People Vs. Tech: Culture & ways of working
As we discussed in our article Focus on what’s important for success it is the needs of the user that inform all technological progress. Respondents felt a transformation in culture through changes in working practices contributed significantly to the successful digital transformation of the business. Organic founder, James Moffat, says, ‘Digital transformation is not the ‘next big thing’ or another technology topic like search, social or automation. Rather, Digital Transformation is the result of how converging technologies have enabled users to reorganise their lives, socially, commercially and economically.’
Millennials Vs. Senior Management: Who drives digital transformation?
Although millennials are seen as the driving force behind Digital Transformation, many still think decisions and projects should sit with senior management. We explored what the emergence of digital natives into the workplace means for businesses in our article Is your workplace ready for the new normal? Overwhelmingly respondents felt millennials were the catalyst behind change. Our research revealed that antiquated models are no longer fit for purpose in the digital age. James Moffat remarks upon how businesses that follow 19th and 20th century structures are ‘no longer the most efficient route forward in a connected educated economy’.
Potential for growth
With the vast majority of organisations intending to recruit or already having recruited a Digital Transformation lead, it’s clear Digital Transformation as a business function continues to grow, as does the intention to invest further. In our article The Awakening: the difficult merging of different worlds, we discussed how changing the climate of the work place is critical to making the investment in people worthwhile. 72% felt the shift was worth the investment but agreed or strongly agreed with the statement ‘Major disruption to your marketplace or revenues is necessary before most firms will invest in digital transformation’. Certainly technology doesn’t change behaviours. Rather the data and insight we gather through digital allows us to see how people really connect, communicate and cooperate to reorganise in new and more efficient ways.
What are the biggest barriers to digital transformation?

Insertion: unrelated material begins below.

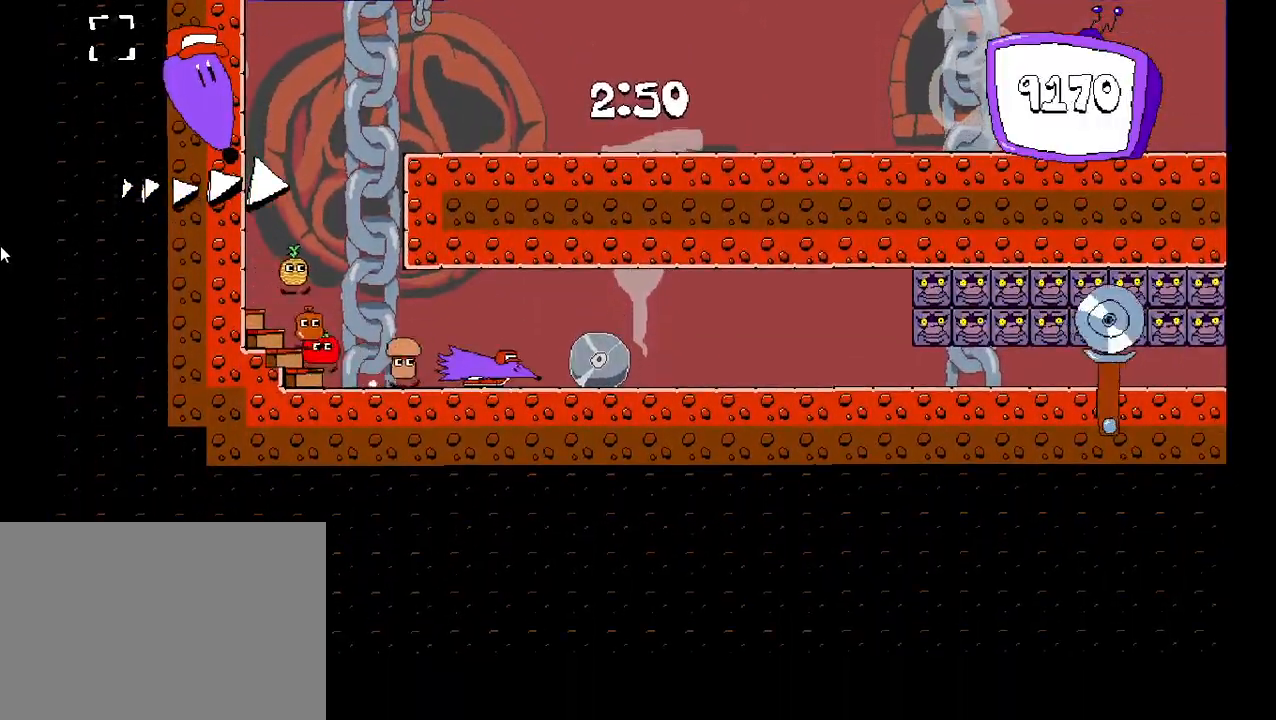
{"keys": ["down"], "events": [[150, "right", "up"], [167, "left", "down"], [267, "down", "down"], [283, "left", "up"]]}
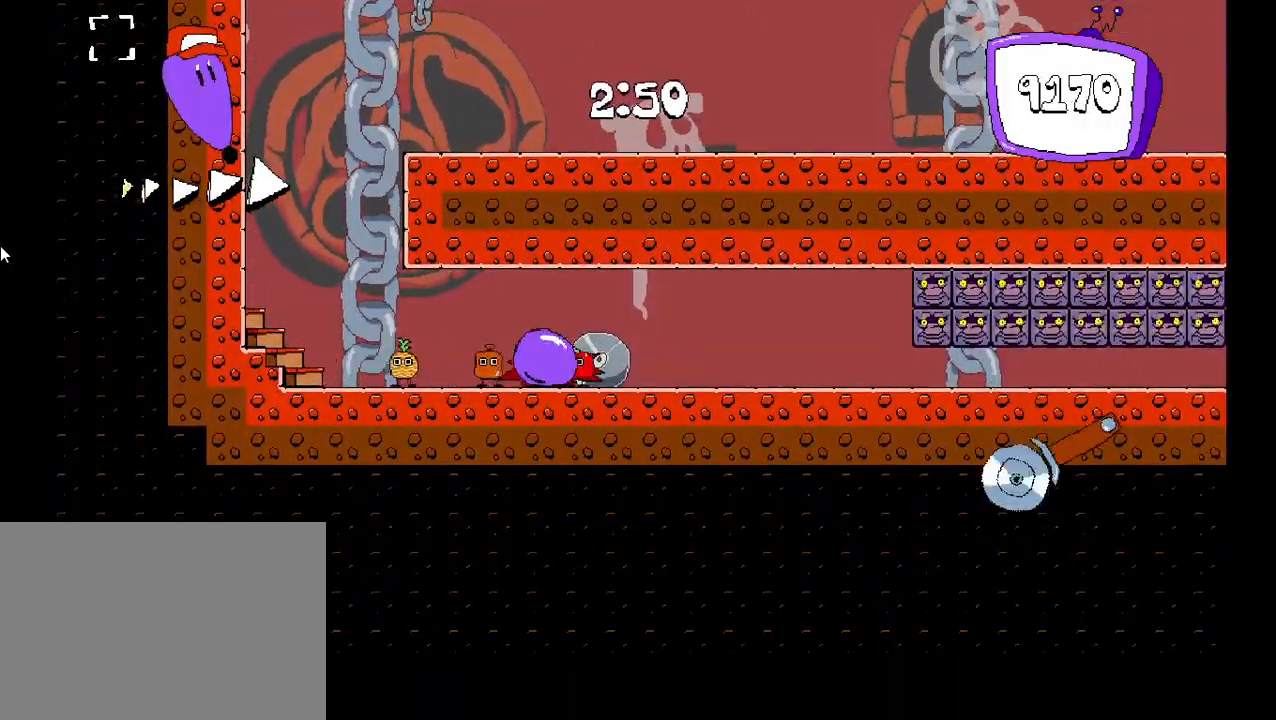
{"keys": ["down"], "events": []}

Innovation can come from a variety of sources. Our findings revealed that ‘lack of leadership’ and ‘perceived need’ are two of the biggest barriers businesses must overcome for a successful Digital Transformation to take place. In our article Can the c-suite still innovate? we explore some of the obstacles that emerge over the course of digital transformation. James Moffat describes how technology effectively reduces barriers to new behaviours. He says that by embracing technical innovation ‘Cost is vastly reduced and technology is democratised by combining the cost of a camera, mobile phone, EPOS system, messaging network, word processor, user computer and dozens of other technologies that would have cost millions a couple of decades ago. The differentiator in any market now is not what you do but in the operational execution – how you do it.’
How important are different departments in digital transformation?
We heard how HR and IT departments are not perceived to be as relevant to Digital Transformation as marketing and customer services. We approach the importance of integration of digital across departments in our article The Awakening: the difficult merging of different worlds.
Digital Transformation isn’t something you do…
…Neither is it something you do well or badly. Rather Digital Transformation is a process of change towards occupying a place of maturity. Business success is consolidated through building a capability that is not just good at any one thing. The critical success factor depends upon being receptive to change and responding to changing customer behaviors, rather than by dictating change to customers. Change is the only constant; therefore businesses and brands need to be agile and responsive to accommodate an ever-shifting digital terrain.